**Text provided:**
Studio album by The Cruel Sea
- Released: September 2001
- Length: 50:46
- Label: Polydor /Universal Music Australia
- Producer: Magoo, The Cruel Sea

The Cruel Sea chronology
| The Most (1999) | Where There's Smoke (2001) | We Don't Work, We Play Music (2002) |

Singles from Where There's Smoke
- "A Simple Goodbye" Released: 2001; "No Choice" Released: 2001;

= Where There's Smoke (The Cruel Sea album) =

Where There's Smoke is the sixth studio album by Australian indie rock band The Cruel Sea. The album was released in September 2001 and peaked at number 25 the ARIA Charts. It would be their final album until 2025's Straight Into the Sun.

==Reception==
Nell Schofield from ABC said "The Cruel Sea began its life as an experimental instrumental surf band but when Tex Perkins joined in 1989, he brought a whole new image to the group, and a grungy, swamp country sound. The bands' new album Where There's Smoke demonstrates a more laid back sound, written, as it was, on the front porch of Perkins' rural retreat near Mullumbimby." Mark Fraser from Red Back Rock called the album "as laid back as it gets." Fraser said "The fact that there was no pressure involved in the making of this album is evident from go to woe, as each lazy journey just peels off ever so effortlessly."

**Exercise input:**
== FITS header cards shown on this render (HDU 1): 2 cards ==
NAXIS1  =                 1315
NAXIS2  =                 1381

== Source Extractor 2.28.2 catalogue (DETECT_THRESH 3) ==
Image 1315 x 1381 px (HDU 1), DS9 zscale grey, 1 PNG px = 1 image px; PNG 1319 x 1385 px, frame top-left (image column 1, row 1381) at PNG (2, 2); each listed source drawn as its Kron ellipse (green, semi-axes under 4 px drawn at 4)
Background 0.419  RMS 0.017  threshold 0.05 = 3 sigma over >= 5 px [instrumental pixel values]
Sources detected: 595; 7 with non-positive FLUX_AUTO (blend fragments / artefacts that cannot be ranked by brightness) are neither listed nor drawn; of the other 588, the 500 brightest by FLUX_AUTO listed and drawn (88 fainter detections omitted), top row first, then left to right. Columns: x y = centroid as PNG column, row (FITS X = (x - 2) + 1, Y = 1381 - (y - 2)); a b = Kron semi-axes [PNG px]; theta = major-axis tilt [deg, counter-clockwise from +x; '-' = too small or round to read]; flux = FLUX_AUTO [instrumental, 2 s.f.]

**Complete the following:**
A - Answer these about the text on the album Where There's Smoke:
(i) Which label released the album?
(ii) What position did it reach on the ARIA Charts?
(iii) According to Nell Schofield, where was the album written?
B - How do the records read from the line containing "Source Extractor 2.28.2" through the end of the records if you replace "catalogue" with "list" and change nothing else? Give only those lines.

**Solutions per task:**
A -
(i) Polydor / Universal Music Australia
(ii) Number 25
(iii) On the front porch of Perkins' rural retreat near Mullumbimby

B -
== Source Extractor 2.28.2 list (DETECT_THRESH 3) ==
Image 1315 x 1381 px (HDU 1), DS9 zscale grey, 1 PNG px = 1 image px; PNG 1319 x 1385 px, frame top-left (image column 1, row 1381) at PNG (2, 2); each listed source drawn as its Kron ellipse (green, semi-axes under 4 px drawn at 4)
Background 0.419  RMS 0.017  threshold 0.05 = 3 sigma over >= 5 px [instrumental pixel values]
Sources detected: 595; 7 with non-positive FLUX_AUTO (blend fragments / artefacts that cannot be ranked by brightness) are neither listed nor drawn; of the other 588, the 500 brightest by FLUX_AUTO listed and drawn (88 fainter detections omitted), top row first, then left to right. Columns: x y = centroid as PNG column, row (FITS X = (x - 2) + 1, Y = 1381 - (y - 2)); a b = Kron semi-axes [PNG px]; theta = major-axis tilt [deg, counter-clockwise from +x; '-' = too small or round to read]; flux = FLUX_AUTO [instrumental, 2 s.f.]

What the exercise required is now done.